Qu’est-ce qu’on a fait au Bon Dieu ?

Qu’est-ce qu’on a fait au Bon Dieu ? est un film exutoire. Un film de réconciliation aussi. Tout son succès – on ne sait pas jusqu’où il va aller mais il est plus que très bien parti – est là.
L’humour raciste est réputé casse-gueule, c’est pourquoi il est, sans doute plus qu’on s’en rend compte, un des plus prisés des humoristes actuels. Y aller et en revenir indemne c’est le prestige absolu.

Ici on aura droit à tous les clichés possibles, à tel point qu’on se demande si Chauveron et son scénariste, Guy Laurent, ne se sont pas posés autour d’une table et n’ont pas essayé de tous les noter afin de les ressortir dans leur film. Comme un challenge.

En fait, le film est plus prudent qu’il n’y paraît. Les réflexions racistes ne traduisent jamais rien de plus que les préjugés des uns et des autres, et Philippe de Chauveron, à quelques très rares exceptions près, se garde bien de faire coïncider ses personnages avec leur stéréotype. Ils sont tout l’inverse même. On a un asiatique banquier, un juif loser, un arabe avocat, un noir comédien. Ils déjouent continuellement les représentations toutes faites. Les 2 exceptions sont les 2 pères, l’un notaire de province, bourgeois catho snobinard, plus prévisible que son ombre, l’autre ivoirien, qui vient en boubou et aspire sa salive entre les dents. Alors, on sourit mais les personnages sont trop préservés pour qu’on rit vraiment.

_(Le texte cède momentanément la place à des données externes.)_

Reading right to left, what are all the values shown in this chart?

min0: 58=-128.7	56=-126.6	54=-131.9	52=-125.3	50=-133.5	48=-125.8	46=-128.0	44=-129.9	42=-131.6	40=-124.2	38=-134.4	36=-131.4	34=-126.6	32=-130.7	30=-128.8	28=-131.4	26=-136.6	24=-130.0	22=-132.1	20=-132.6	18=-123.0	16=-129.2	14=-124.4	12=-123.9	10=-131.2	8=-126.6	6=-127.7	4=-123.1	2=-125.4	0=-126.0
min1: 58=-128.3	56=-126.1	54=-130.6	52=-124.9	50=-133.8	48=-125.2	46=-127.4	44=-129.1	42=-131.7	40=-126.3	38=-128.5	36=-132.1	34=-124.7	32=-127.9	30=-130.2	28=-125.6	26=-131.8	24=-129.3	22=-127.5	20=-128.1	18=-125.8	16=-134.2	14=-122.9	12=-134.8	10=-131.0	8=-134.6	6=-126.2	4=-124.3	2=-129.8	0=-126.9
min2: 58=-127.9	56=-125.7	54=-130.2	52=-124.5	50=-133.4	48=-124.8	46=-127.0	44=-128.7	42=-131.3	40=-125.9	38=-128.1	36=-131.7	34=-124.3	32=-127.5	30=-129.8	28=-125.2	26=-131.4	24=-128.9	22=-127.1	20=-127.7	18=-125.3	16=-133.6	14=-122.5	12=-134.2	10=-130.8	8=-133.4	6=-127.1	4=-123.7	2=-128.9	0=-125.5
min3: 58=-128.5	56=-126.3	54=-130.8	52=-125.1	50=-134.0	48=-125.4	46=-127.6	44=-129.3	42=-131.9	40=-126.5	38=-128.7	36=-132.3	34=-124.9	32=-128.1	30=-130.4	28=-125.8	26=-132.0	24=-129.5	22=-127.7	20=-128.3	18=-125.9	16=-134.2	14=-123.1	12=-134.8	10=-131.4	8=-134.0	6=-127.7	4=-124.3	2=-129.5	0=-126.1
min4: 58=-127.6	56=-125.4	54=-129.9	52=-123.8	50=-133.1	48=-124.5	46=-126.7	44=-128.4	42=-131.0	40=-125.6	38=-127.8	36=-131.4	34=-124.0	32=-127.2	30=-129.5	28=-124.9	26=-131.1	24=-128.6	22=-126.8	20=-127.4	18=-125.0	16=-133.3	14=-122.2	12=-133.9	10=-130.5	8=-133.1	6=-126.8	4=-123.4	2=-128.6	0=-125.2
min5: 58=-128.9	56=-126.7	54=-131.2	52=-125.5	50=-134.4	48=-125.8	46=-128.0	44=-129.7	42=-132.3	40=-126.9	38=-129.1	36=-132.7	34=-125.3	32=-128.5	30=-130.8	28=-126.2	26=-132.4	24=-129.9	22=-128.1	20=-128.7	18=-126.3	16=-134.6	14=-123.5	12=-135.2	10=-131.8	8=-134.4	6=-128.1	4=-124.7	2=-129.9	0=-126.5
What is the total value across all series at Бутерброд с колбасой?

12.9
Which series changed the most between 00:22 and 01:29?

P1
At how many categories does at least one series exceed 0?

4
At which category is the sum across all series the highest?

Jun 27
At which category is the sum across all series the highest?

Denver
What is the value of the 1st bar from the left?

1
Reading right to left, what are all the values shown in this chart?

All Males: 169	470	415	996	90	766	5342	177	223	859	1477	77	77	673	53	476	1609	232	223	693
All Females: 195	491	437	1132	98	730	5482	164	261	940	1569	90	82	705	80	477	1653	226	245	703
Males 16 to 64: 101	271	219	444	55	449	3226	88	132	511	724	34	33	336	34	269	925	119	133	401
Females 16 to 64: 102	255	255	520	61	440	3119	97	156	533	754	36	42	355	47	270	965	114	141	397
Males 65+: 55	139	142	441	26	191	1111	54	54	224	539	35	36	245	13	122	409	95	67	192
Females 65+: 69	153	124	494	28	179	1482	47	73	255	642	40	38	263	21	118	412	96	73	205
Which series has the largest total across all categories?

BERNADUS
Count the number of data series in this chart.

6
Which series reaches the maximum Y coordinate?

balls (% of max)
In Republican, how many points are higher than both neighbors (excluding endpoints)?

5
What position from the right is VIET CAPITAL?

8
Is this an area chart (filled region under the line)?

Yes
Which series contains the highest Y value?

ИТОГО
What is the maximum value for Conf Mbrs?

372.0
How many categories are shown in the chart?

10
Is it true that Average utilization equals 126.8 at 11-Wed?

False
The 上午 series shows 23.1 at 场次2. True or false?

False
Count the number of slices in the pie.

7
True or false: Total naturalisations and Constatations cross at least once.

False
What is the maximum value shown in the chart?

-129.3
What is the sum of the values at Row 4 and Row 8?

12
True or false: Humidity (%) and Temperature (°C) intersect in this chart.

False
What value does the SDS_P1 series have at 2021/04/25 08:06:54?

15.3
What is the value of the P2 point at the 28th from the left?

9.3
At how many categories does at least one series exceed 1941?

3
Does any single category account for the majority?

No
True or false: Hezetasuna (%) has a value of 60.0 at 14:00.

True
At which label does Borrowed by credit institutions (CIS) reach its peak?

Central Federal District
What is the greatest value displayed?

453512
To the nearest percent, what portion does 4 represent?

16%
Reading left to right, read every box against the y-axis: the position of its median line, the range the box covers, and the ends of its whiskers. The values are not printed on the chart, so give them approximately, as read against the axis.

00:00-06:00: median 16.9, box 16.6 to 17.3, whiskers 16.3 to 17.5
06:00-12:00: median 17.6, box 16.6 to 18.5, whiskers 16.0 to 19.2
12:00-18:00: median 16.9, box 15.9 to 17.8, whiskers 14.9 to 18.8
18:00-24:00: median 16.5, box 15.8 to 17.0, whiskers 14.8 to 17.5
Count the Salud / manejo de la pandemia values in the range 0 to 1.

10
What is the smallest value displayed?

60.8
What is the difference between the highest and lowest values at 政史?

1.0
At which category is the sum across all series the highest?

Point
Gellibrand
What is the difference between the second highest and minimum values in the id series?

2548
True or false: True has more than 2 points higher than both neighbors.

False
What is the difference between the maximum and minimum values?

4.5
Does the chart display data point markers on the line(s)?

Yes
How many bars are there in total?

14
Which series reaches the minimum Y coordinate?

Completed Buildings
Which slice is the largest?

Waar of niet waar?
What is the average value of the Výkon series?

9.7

Si on repense aux passages les plus drôles du film, on verra que ce sont ceux où la caricature triomphe : Chao qui fait des yeux en amande au bonhomme de neige, Rachid qui, dans la même scène, hurle Allah Akbar, comme si le fait de se lâcher – il fait juste une bataille de boule de neiges – réveillait en lui des pulsions terroristes, etc… C’est quand les personnages épousent le plus parfaitement leurs clichés, quand ces clichés prennent des proportions si énormes qu’ils en deviennent absurdes, qu’on rit le plus. La prévisibilité est comique ; la complexité pas du tout. Bien sûr, ne faire que des caricatures c’est aussi s’exposer à plus de risques. Philippe de Chauveron a esquivé autant que possible ce terrain-là.

Rajoutons aussi que ces 4 gendres sont 4 faux mauvais gendres : certes ils ne sont pas blancs et catholiques, mais ils sont tous beaux et aisés. Autre manière encore de ne pas se confronter totalement à son sujet.

L’idée principale c’est que le racisme de chacun se dilue dans le racisme de tout le monde. Tous ex-aequo. Ce sont d’ailleurs les préjugés qui rapprochent : il y a un jeu de continuelle alliance ; on s’unit dans ses a priori.
Le racisme est abordé sous l’angle des préjugés, pas ( ou peu ) de l’intolérance. C’est que si le réel peut balayer les idées préconçues, l’intolérance, elle, est plus organique ; on s’en débarrasse plus difficilement.

Le film, derrière les apparences, est donc en réalité un peu timoré et bien moins audacieux qu’il n’y paraît. Mais on me répondra sans doute qu’on ne peut pas, en un seul film, tordre le cou de tous les préjugés à la fois.